Figure Captions
Figure 1: Camera Pictures of a HAuCl4 solution at 4.0×10-4 M in absence (1) and presence (2) of SS (A); UV-Vis spectra of solutions containing AuNPs (diluted 1:5), observing the typical SPR, collected at different incubation time from the mixture of HAuCl4 and SS (B); Time evolution of SPR absorbance intensity (Amax) versus the related FWHM (C); Time evolution of SPR wavelength registered in correspondence of the Amax versus the SPR FWHM (D).
Figure 2: FESEM images of AuNPs-SS (A, B ); AuNPs size distribution determined from FESEM images (500 particles) (C ).
Figure 3: High resolution XPS spectra of the AuNPs-SS and their relative curve-fitting: Au 4f (A ), C 1s (B ), O 1s (C ), N 1s spectra (D ).
Figure 4: ATR-FTIR spectra of SS, AuNPs-SS and SS after the AuNPs formation.
Figure 5: Positive ion MALDI-FT-ICR MS of the snail slime (A ) and AuNPs snail slime (B ) samples with DHB as matrix
Figure 6: Effect of pH on SPR wavelength position and FWHM (A ) and on ζ-potential values (B ).

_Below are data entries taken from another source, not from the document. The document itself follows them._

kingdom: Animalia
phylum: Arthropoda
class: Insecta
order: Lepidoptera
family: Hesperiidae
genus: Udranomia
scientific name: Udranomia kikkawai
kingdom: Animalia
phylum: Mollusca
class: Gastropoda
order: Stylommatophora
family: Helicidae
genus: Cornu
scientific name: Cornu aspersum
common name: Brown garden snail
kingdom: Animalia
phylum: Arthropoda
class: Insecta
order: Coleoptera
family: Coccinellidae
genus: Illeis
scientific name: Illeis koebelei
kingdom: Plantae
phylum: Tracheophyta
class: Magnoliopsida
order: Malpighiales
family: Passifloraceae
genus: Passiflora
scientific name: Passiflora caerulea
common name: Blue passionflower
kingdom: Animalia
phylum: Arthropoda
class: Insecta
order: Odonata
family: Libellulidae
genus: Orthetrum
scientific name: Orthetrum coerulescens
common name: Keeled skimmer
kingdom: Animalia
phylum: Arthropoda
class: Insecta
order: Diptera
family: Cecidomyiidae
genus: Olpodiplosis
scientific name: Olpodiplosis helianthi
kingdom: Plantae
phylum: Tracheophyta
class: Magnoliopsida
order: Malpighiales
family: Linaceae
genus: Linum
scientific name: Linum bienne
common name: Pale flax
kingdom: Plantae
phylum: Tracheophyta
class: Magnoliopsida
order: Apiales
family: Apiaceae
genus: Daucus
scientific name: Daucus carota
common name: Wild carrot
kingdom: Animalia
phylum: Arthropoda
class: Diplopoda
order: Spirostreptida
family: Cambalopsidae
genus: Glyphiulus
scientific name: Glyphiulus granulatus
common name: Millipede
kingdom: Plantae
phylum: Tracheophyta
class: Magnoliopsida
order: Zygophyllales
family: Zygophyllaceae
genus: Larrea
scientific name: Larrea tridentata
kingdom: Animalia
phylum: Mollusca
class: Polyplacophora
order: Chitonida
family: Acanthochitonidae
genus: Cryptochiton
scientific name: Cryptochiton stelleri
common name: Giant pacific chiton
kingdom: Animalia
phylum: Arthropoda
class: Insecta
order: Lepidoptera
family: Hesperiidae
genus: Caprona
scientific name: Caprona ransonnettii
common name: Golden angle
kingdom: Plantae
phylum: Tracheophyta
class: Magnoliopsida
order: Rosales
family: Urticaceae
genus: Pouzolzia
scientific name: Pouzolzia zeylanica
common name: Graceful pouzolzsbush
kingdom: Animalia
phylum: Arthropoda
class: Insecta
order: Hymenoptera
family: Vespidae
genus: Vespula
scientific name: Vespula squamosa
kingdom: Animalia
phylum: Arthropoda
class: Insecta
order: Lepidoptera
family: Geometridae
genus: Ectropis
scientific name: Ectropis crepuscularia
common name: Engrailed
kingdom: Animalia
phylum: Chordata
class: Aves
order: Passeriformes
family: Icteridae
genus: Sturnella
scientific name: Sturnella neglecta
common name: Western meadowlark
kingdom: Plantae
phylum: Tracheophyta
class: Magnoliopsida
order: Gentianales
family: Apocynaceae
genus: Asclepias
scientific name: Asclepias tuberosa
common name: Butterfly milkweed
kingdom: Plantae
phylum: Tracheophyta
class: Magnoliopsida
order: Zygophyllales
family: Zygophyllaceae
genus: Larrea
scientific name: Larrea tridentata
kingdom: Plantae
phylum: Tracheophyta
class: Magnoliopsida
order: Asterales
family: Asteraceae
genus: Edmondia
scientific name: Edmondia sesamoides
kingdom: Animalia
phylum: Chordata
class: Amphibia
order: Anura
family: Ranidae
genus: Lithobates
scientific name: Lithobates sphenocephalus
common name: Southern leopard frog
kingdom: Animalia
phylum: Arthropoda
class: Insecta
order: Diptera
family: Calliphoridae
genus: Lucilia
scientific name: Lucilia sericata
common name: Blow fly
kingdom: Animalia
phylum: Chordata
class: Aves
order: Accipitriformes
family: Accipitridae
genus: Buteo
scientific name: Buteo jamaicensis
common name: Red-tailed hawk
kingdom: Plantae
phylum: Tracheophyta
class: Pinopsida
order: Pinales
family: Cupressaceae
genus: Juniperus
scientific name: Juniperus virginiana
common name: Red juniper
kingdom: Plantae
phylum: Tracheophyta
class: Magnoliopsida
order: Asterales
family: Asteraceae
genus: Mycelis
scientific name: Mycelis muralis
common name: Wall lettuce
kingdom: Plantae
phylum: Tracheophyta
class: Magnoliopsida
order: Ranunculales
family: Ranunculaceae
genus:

Figure 7: Confluent monolayers of NCTC2544 were wounded by manually scratching as described in Materials and Methods and incubated with increasing concentrations of AuNPs-SS. Representative pictures of the wound gap taken at 0h, 24h and 48 h (A) ; Histograms reported the percentage of gap closure compared with time 0h(B) ; histogram representing viable cells (trypan blue negative) counted with the aid of a Burker chamber, as described in M&M(C) ; Western blot analysis of uPAR levels quantified by densitometric analysis; GAPDH was also examined to ensure equal loading of samples in each lane. For all the panels in the figure, data in the graphs represent the mean ± SD of at least three independent triplicate experiments. Asterisks (*p< 0.05) indicate significant differences of AuNPs-SS treated cells, from CTRL (untreated)(D) .
Figure 8: Optical images of untreated, LPS treated, or AuNPs-SS treated cells (A) ; histogram representing viable cells(B); RT–PCR analysis of mRNA levels of IL1β, IL6, iNOS in cells treated as in (A) (C) . Amplification of cDNA was carried out for 30 cycles and β-actin was used as the reference gene; results were from a typical experiment out of three. Densitometric analysis of the expression gene levels is reported at the bottom. Significance was assessed by one‐way ANOVA test followed by Newman-Keuls post test. Error bars indicate mean ± SD; Asterisks (*p< 0.05) indicate significant differences of LPS+AuNPs-SS treated cells from LPS, while Number sign (#p<0.05) indicates significant differences from CTRL (D) western blot analysis of iNOS and p65. Histograms on the right represent densitometric analysis of the iNOS and p65 protein levels. Asterisks (*p< 0.05) indicate significant differences of LPS+AuNPs-SS treated cells from LPS. Results were from a typical experiment out of three.